(Data items)
+---+

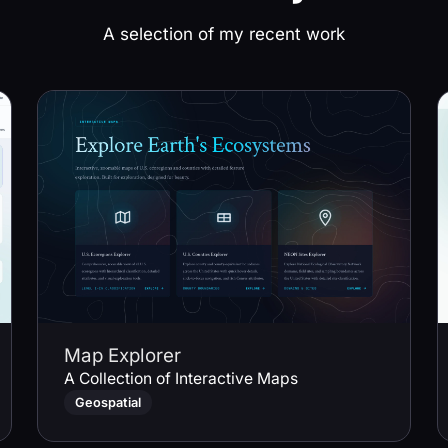
A selection of my recent work
Map Explorer
A Collection of Interactive Maps
Geospatial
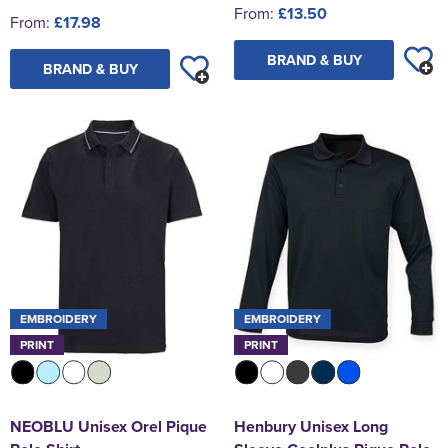
From:
£13.50
From:
£17.98
BRAND & BUY
BRAND & BUY
EMBROIDERY
EMBROIDERY
PRINT
PRINT
NEOBLU Unisex Orel Pique
Henbury Unisex Long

+---+

**Exercise objective:**
Copy nothing but the lines from the line holding "A Collection of Interactive Maps" through the last line of the entries, exactly, while leaving out the pictures.

**Answer section:**
A Collection of Interactive Maps
Geospatial
From:
£13.50
From:
£17.98
BRAND & BUY
BRAND & BUY
EMBROIDERY
EMBROIDERY
PRINT
PRINT
NEOBLU Unisex Orel Pique
Henbury Unisex Long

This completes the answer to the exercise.